The Swedes have taught us many things: how cheap-looking pine furniture can enhance our homes; how gloom can be fun and interesting; and how taking off our clothes for rude purposes need not be a cause for shame.
With the exception of the last-named, we have taken these lessons to heart.
They confirm to us that the Swedes are worthy people, with much to teach us. Compare them to, say, the Ecuadorians. What have the Ecuadorians ever done for us? Exactly. And don't get me started on Peru.
But the Swedes have blotted their copybook with their latest wheeze: they want us to lie on beds of nails.
Allegedly, the painful-sounding practice can relieve insomnia, migraines and asthma. Some cranks believe it can even cure schizophrenia and dandruff.
The science of this will be over your heads, but it's something to do with the effect that lying on spikes has on your blood pressure, heart-rate and temperature. It would send them all rocketing, I suspect.

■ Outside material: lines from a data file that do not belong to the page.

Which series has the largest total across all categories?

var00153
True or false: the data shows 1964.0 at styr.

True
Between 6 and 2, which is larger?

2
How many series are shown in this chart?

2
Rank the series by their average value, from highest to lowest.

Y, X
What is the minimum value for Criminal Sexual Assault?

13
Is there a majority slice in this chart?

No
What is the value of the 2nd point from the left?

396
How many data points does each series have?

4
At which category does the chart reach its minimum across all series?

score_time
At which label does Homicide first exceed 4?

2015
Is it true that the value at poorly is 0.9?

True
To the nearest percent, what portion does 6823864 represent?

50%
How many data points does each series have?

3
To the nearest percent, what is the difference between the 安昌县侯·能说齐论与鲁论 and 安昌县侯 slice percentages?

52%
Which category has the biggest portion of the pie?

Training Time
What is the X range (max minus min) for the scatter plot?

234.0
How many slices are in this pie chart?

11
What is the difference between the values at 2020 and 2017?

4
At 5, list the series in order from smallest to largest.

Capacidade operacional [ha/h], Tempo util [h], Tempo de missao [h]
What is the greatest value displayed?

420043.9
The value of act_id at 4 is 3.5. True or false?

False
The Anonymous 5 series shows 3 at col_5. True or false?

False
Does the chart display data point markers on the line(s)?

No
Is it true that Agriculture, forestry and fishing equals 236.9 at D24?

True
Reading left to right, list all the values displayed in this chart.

Leading Swedish newspaper, the Svenksa Dagbladet (Daily Dog-Blanket) has poured scorn on the idea, saying there's no proof that the beds work.
Apart from anything else, there's an assumption that the bed is purely a place for sleep and not for, you know, Swedish-style activities.
It is my view that the Swedes have gone too far this time. Tacky furniture is one thing, but this daft idea really gives me the needle.